Information provided START

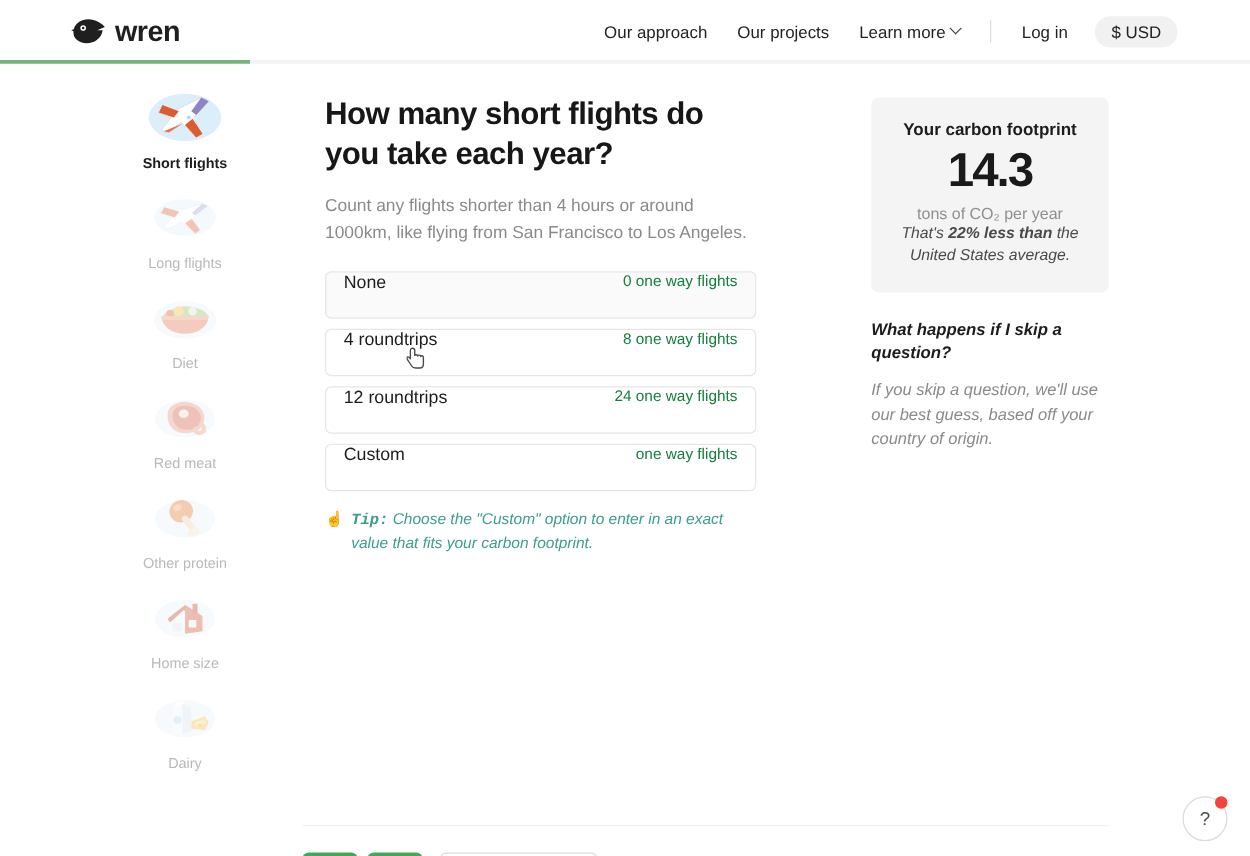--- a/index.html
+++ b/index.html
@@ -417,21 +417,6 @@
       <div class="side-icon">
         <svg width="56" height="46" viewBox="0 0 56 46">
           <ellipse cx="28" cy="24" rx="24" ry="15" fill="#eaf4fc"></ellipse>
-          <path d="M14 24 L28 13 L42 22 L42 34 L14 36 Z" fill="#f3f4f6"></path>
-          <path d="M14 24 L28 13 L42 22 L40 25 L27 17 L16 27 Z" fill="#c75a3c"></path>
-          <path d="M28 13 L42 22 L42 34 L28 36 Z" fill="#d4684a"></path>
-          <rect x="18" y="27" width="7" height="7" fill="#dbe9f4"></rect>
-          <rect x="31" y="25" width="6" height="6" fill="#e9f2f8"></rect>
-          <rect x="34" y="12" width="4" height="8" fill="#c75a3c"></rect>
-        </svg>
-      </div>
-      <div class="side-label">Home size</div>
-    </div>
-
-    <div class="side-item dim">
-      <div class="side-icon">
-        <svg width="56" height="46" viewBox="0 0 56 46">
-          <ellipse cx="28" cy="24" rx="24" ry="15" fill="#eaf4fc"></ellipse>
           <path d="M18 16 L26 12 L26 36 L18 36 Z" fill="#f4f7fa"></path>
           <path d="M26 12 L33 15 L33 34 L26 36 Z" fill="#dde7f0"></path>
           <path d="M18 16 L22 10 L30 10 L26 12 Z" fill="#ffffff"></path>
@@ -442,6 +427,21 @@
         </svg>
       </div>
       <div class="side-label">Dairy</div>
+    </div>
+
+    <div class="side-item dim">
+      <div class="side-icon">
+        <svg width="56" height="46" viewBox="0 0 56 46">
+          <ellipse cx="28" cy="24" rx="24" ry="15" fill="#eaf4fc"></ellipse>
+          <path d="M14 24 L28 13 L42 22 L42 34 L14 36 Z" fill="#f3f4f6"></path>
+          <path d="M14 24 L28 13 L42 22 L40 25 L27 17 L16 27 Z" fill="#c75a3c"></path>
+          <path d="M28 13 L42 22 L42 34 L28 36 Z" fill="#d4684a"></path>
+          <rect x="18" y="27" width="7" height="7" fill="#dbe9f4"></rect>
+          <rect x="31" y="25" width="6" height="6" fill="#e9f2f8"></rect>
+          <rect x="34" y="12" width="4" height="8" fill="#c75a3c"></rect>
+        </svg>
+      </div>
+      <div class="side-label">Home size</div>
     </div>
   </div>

Information provided END
Information provided START

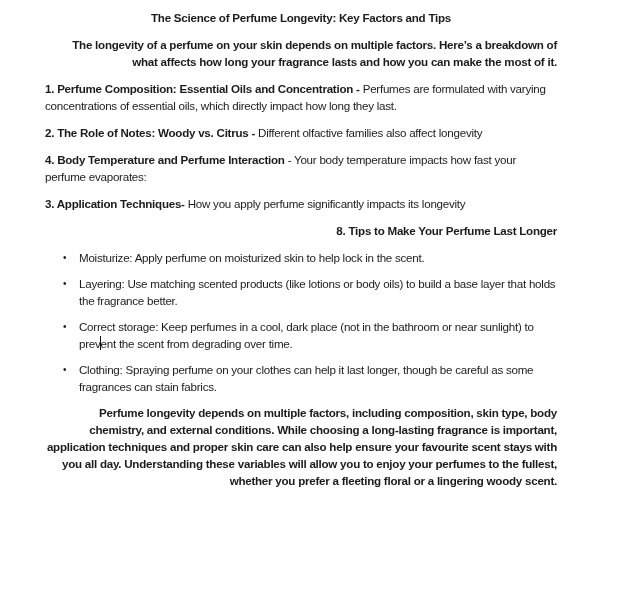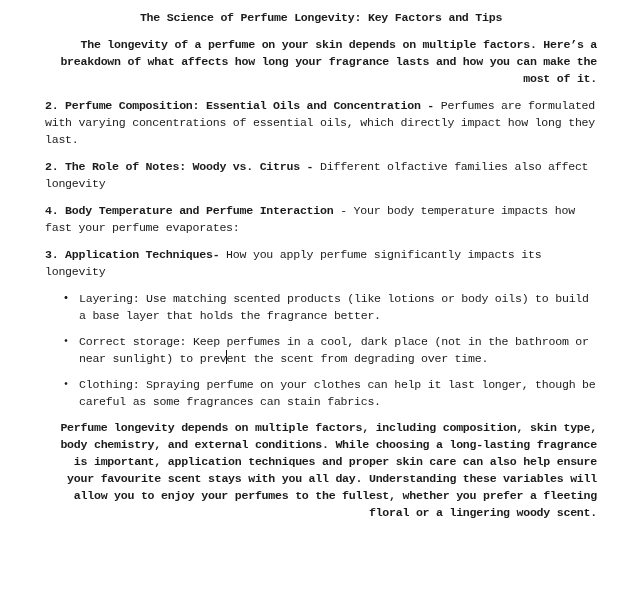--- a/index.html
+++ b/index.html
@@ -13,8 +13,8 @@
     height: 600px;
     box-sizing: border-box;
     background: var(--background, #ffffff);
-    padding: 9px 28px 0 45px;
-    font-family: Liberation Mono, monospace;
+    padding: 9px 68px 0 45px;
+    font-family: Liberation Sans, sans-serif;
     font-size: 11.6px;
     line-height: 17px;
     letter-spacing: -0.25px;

Information provided END
Information provided START

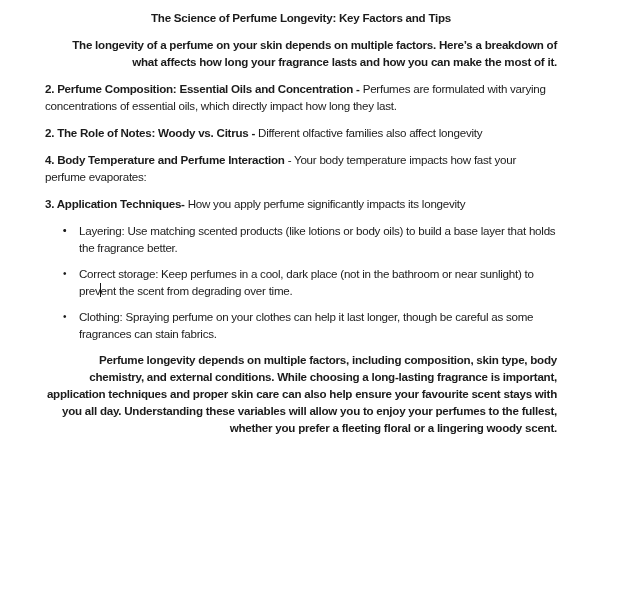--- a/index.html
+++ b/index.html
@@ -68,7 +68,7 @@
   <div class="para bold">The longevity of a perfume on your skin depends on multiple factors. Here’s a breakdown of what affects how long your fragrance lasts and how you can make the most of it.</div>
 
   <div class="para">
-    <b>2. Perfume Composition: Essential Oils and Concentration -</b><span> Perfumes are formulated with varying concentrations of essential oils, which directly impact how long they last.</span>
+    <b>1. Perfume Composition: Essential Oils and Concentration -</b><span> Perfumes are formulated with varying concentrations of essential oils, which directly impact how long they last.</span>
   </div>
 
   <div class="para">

Information provided END

Scan the entries for lines holding the string "ffffff", then copy every one of them.

           <path d="M18 16 L22 10 L30 10 L26 12 Z" fill="#ffffff"></path>
     background: var(--background, #ffffff);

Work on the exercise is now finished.